Explanation of Responses:

* If the form is filed by more than one reporting person, see Instruction 4(b)(v).
** Intentional misstatements or omissions of facts constitute Federal Criminal Violations. See 18 U.S.C. 1001 and 15 U.S.C. 78ff(a).
(1) Each restricted stock unit represents the contingent right to receive one share of PROS Holdings, Inc. common stock.
(2) This restricted stock unit grant was awarded on January 15, 2019 in the amount of 29,047 restricted stock units, which vest annually, in equal installments over a four-year period, with a final lapse date of January 15, 2023.

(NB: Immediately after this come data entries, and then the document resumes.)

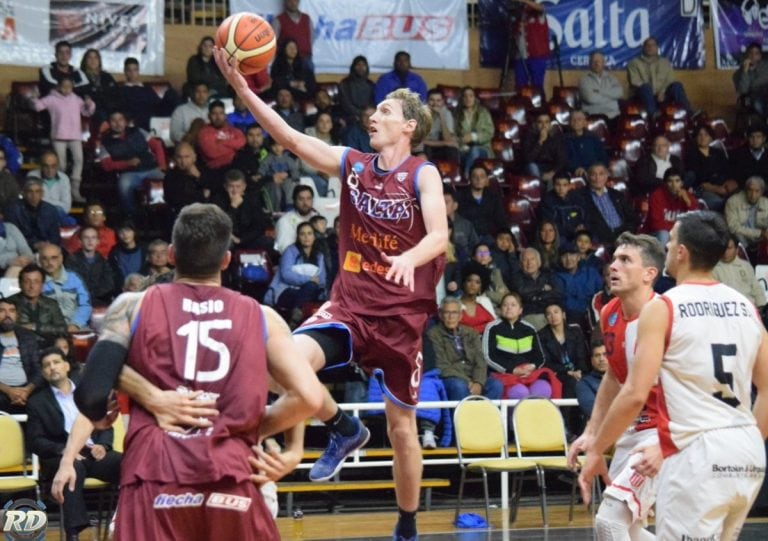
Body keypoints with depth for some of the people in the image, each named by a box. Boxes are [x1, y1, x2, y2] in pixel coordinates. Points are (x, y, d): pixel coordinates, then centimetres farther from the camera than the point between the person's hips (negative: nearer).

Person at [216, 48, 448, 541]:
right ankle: (345, 431, 2)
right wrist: (243, 89, -17)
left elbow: (440, 235, -22)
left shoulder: (423, 175, -8)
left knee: (402, 427, 6)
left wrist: (410, 258, -44)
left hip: (401, 314, -3)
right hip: (349, 303, 3)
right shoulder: (352, 164, 3)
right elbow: (290, 137, -6)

(3) Includes: (i) 44,628 unvested restricted stock units, which vest in equal installments on October 9 for the next three years, with a final lapse date of October 9, 2021, associated with an October 9, 2017 grant; (ii) 6,945 unvested restricted stock units, which vest in equal installments on January 10 for the next three years, with a final lapse date of January 10, 2022, associated with a January 8, 2018 grant; and (iii) 29,047 unvested restricted stock units, which vest in equal installments on January 15 for the next four years, with a final lapse date of January 15, 2023, associated with a January 15, 2019 grant.
(4) One share of PROS Holdings, Inc. (the "Company") common stock will be issued for each performance share (market share unit, or "MSU") that vests.

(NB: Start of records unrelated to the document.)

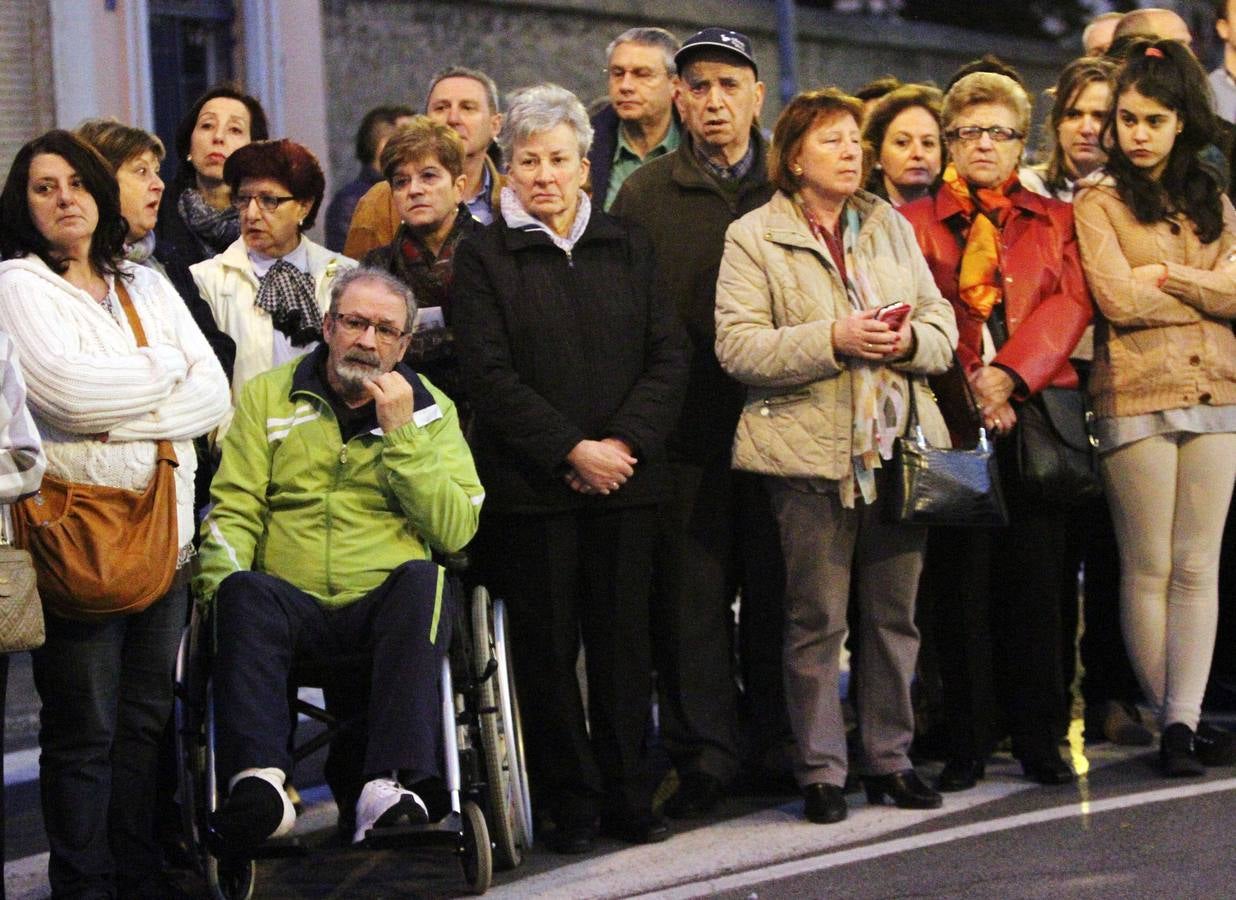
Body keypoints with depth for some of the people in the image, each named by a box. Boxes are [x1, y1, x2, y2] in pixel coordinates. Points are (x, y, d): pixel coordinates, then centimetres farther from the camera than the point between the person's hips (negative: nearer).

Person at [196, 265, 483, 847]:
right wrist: (222, 583, -14)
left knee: (421, 579, -33)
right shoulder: (268, 396, 14)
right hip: (291, 603, 0)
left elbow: (456, 532, 0)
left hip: (387, 603, 0)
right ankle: (258, 782, -46)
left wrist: (399, 434, -7)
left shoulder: (430, 409, 13)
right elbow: (233, 510, 6)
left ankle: (390, 788, -43)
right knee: (244, 592, -32)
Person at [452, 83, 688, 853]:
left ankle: (629, 797, 11)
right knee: (547, 646, 0)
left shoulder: (627, 247, 12)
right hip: (531, 485, -2)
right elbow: (491, 376, -6)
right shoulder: (485, 258, 3)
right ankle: (571, 805, 8)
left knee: (624, 639, 3)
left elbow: (669, 356, 6)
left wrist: (625, 442, -9)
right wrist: (571, 450, -13)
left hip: (625, 477, 2)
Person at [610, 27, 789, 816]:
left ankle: (778, 741, 17)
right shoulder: (646, 195, 5)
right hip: (687, 429, -1)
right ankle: (708, 754, 7)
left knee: (776, 589, 7)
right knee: (691, 594, 1)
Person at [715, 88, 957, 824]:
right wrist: (833, 341, -19)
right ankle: (820, 769, 8)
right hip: (811, 451, -4)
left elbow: (943, 321, 12)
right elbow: (738, 347, -10)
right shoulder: (753, 238, 0)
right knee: (818, 617, 0)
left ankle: (890, 756, 19)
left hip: (898, 446, 4)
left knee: (895, 612, 8)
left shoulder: (893, 227, 15)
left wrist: (912, 342, -10)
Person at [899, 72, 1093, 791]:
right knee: (959, 582, -3)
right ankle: (967, 744, 3)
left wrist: (1009, 376, -12)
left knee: (1036, 580, -1)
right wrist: (968, 390, -12)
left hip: (1037, 413, 1)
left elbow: (1071, 301, 3)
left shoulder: (1056, 221, 17)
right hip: (952, 420, -1)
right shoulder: (917, 222, 12)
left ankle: (1040, 739, 6)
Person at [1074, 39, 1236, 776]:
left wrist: (1167, 276, -8)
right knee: (1150, 567, -1)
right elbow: (1118, 299, -10)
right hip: (1136, 398, -4)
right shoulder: (1100, 203, 3)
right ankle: (1170, 720, 3)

(5) These performance share units (MSUs) will vest on January 15, 2022 at up to 200% of the grant amount if the Company's total recurring revenue measured according to U.S. generally accepted accounting principles meets certain minimum performance hurdles for the performance period of January 1, 2019 to December 31, 2020.
(6) All grants below are shown at the maximum possible award of 200%, and includes: (i) 79,338 performance shares (MSUs) which will vest on October 9, 2020, associated with an October 9, 2017 grant; (ii) 12,346 performance shares (MSUs) which will vest on January 10, 2021, associated with a January 12, 2018 grant; and (iii) 38,370 performance shares (MSUs) which will vest on January 15, 2022, associated with a January 15, 2019 grant.